Merci à Lise et aux éditions Folio pour l’envoi. Un bonheur n’arrivant jamais seul, je vous proposerai dans le courant de la semaine de participer à un jeu-concours, qui vous permettra de gagner deux exemplaires de ce sympathique roman.

 
Une aventure divertissante, captivante et pleine de panache. Coup de coeur !
 

15 thoughts on “Les Lames du Cardinal (T.1), Pierre Pevel

  1. j'ai vu ce livre en librairie et j'ai hésité à l'acheter, mais ton enthousiasme me donne très envie de le lire !!! Je guette ton concours 😉

  2. Je ne suis pas trop pour le mélange historico-fantastique, mais si tu dis que c'est supportable, je te crois et il est difficile de résister à ton enthousiasme.
    Je ne savais même pas qu'il y avait de l'escrime artistique.
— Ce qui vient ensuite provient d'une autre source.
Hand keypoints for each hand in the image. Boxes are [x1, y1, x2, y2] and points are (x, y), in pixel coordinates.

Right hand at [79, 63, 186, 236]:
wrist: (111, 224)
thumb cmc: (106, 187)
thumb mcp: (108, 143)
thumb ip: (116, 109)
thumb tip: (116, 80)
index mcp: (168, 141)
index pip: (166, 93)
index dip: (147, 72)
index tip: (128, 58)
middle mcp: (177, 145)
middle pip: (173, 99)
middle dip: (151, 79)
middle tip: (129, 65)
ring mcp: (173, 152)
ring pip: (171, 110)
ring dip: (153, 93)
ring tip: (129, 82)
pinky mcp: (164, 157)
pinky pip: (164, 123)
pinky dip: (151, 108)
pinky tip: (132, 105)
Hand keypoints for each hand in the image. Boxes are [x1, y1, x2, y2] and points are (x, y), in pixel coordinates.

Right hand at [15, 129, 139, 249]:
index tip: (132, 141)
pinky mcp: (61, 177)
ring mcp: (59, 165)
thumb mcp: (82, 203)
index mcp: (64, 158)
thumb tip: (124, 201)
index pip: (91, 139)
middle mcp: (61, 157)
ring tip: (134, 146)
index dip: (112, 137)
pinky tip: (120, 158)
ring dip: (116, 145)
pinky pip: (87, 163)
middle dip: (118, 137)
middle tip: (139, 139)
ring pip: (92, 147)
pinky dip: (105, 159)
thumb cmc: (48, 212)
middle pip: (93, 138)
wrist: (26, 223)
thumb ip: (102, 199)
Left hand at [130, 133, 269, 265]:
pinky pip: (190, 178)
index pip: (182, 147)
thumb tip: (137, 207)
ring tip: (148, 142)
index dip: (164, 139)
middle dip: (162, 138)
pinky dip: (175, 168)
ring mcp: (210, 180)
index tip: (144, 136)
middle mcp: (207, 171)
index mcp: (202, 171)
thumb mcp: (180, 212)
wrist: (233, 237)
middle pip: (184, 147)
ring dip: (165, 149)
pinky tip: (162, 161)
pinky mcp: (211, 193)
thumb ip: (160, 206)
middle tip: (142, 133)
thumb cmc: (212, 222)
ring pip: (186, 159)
Vous avez quand même des choses un peu bizarres (mais très jolies)dans vos toilettes^^
    Je guetterai le concours !

    1. Il y a finalement très peu d'aspects purement fantastiques dans ce roman, qui est avant tout un récit d'aventures divertissant, ayant pour toile de fond la France de 1633. J'ai beaucoup aimé, mais il faut dire que j'adore tout ce qui est roman ou film de cape et d'épée !
      L'escrime artistique consiste à reproduire des combats "à l'ancienne", dont toutes les actions sont chorégraphiées. Cela se pratique dans certains clubs. J'ai déjà vu des démonstrations, et je trouve ça assez ridicule…
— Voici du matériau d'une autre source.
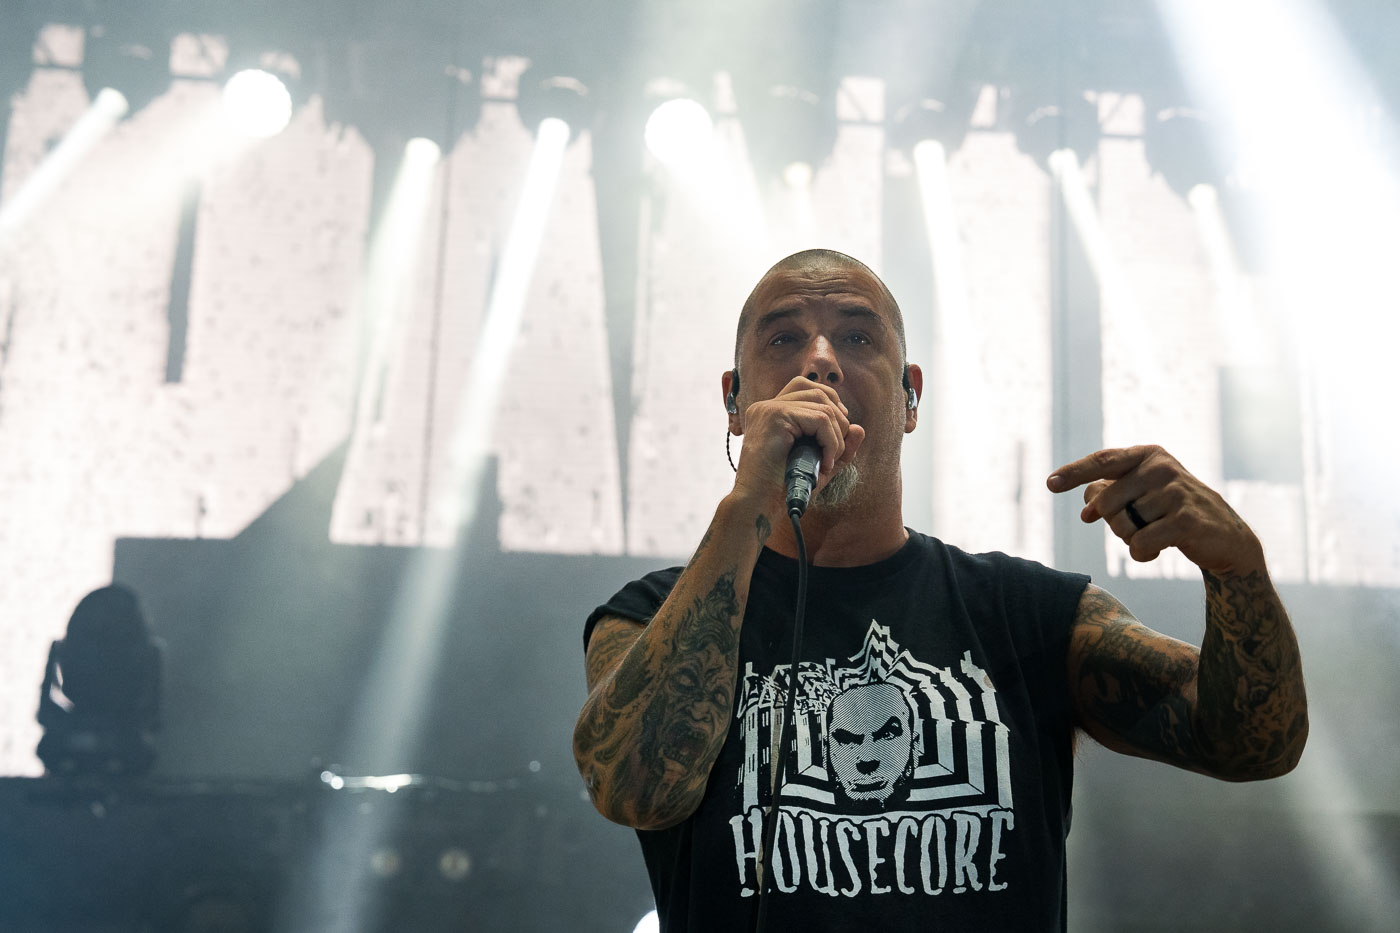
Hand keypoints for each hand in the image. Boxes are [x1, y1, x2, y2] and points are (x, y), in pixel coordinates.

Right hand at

  3. Merci de ce long billet, super précis! De Pevel j'avais adoré Les enchantements d'Ambremer, et moi non plus je ne suis pas une fan de fantasy (mais fantasy n'égale pas forcément dragons, c'est ce que j'ai fini par comprendre!). En plus si ça sort en Folio, alors…

    1. C'est vraiment un roman de qualité, et un divertissement parfaitement réussi. Après on peut très bien ne pas accrocher à l'histoire ou aux scènes d'action (il est vrai assez nombreuses), mais le côté "fantasy" n'est en revanche pas du tout gênant.

  4. J'avais vu ce roman lors d'opération de promo sur les livres numériques, mais j'avais hésité. Vu ton enthousiasme, je vais guetter le concours pour pouvoir le découvrir 🙂

  5. J'ai adoré toute la trilogie, lue il y a un moment déjà à l'époque de sa sortie chez Bragelonne. Ce sont des romans très prenants, vraiment écrits comme une série télévisée avec leur lot de rebondissements… Je te souhaite une bonne lecture des tomes 2 et 3!

  6. Tu as réussi à ma convaincre ! J'ai noté 😉
    Super sympa les photos, on voit bien les différences de taille mais je n'ose imaginer le poids de la rapière !

    1. Je ne sais pas quel est son poids exact, mais je ne m'imagine pas faire de grands mouvements avec, et sûrement pas me battre pendant plusieurs minutes !

  7. J'avais beaucoup aimé cette trilogie, que j'ai lu il y a quelques années. J'étais aussi septique, mais finalement, je l'ai dévoré! Très belle critique, tu m'as donné envie de relire la trilogie!